Rest is vitally important at the initial stages to prevent the damaged fibres from tearing or bleeding even more and to help the fibres to begin to knit together again as quickly as possible. Also icing is very important to help reduce inflammation from the bleeding and control the pain by numbing the pain receptors and inhibiting the sensory nerves signals to the brain by reducing their conductivity. Be careful not to over-ice and potentially freezing the tissue. If it is a small area like the wrist ice in 5 minutes on/ 5 minutes off segments but if it is a large area like the thigh 15-20 minute cycles maybe required. To aid with this judgement look at the colour of the skin when you remove the ice, it should not look red but should be pale. If it is red the ice was on for too long and reduce your time cycles. Also if possible use real ice, as it is more efficient than sprays or gels at taking energy away from the injury site, so cooling it more quickly, as it takes a lot of energy to melt ice. The image above shows a cold compress but you can use a bag of ice with compression bandages/strapping for the compression part of RICE.
Strains are usually graded according to their severity:
Grade 1, Mild or First Degree Strain. Here the stretch to the musculotendinous unit is minor with minimal strength loss. The person can continue activity with minor discomfort.
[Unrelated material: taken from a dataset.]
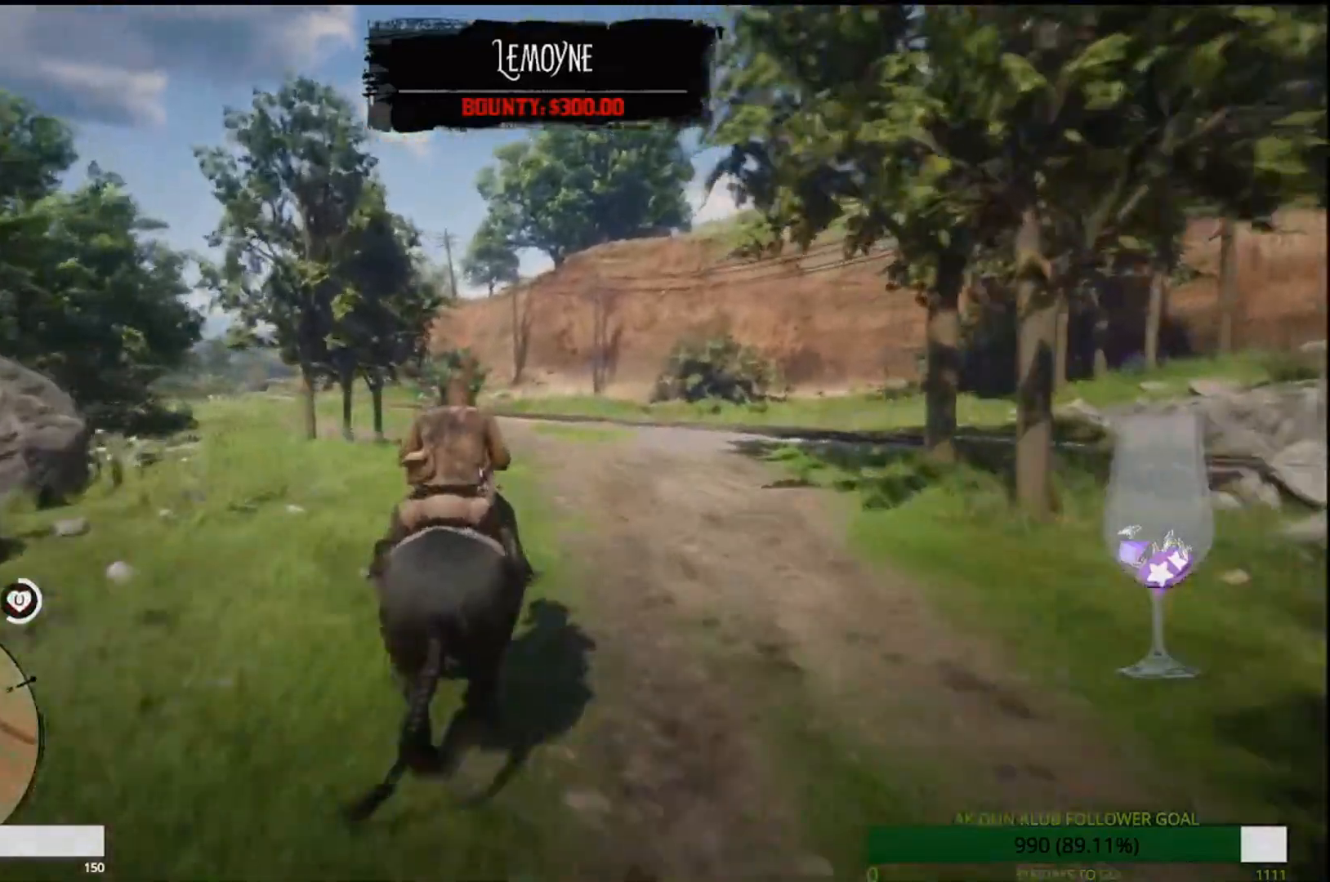
{"dt_ms": 500, "buttons": [], "left_stick": "up", "right_stick": "center"}
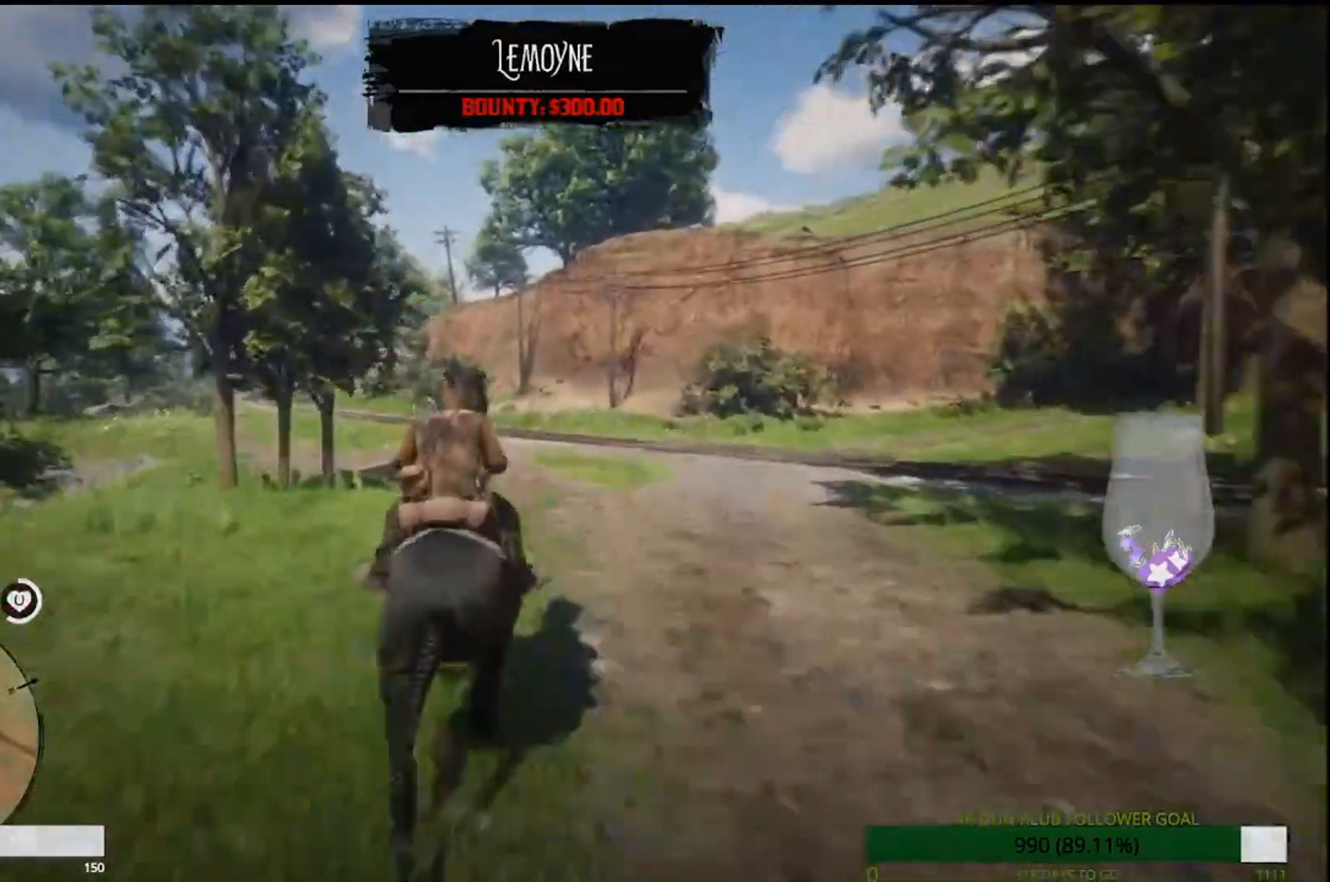
{"dt_ms": 500, "buttons": ["CROSS"], "left_stick": "up", "right_stick": "center", "events": [[100, "CROSS", "down"], [217, "CROSS", "up"], [467, "CROSS", "down"]]}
Grade 2, Moderate or Second Degree Strain. There is tearing of the musculotendinous fibres, which is quite variable from several to the majority of the fibres. The person may hear a snapping sound or feel a snapping sensation at the time of injury with a palpable gap appearing at the injury site. Pain and muscle weakness will make it difficult for the person to continue activity.
Grade 3, Severe or Third Degree Strain. There is a complete rupture of the musculotendinous unit or an avulsion strain where the tendons boney attachments are torn off while the unit is intact. There is a snapping sensation and sound with a palpable/visible gap at the injury site. Often the muscle will bunch up and the person will not be able to continue with activity due to pain and extreme muscle weakness.
With grade 3 strains you must go to a medical professional as soon as possible with surgical repair often being required. With grade 2 strains where there is significant loss of strength, function or there is a gap in the tissue also go tot a medical professional as soon as possible. Other grade 2 or grade 1 strains should also be seen as quickly as possible by a therapist (Sports massage/ Physiotherapist etc) and will profit from early intervention to aid rehabilitation and help prevent any adverse adaptations from forming elsewhere in the body due to the injury.
The key to preventing strains is a good thorough warm up and warm down regime, including stretching before exercise or sport. Also sensible regular exercise as we get older will help to delay age degeneration of the tendons so making them less prone to strains.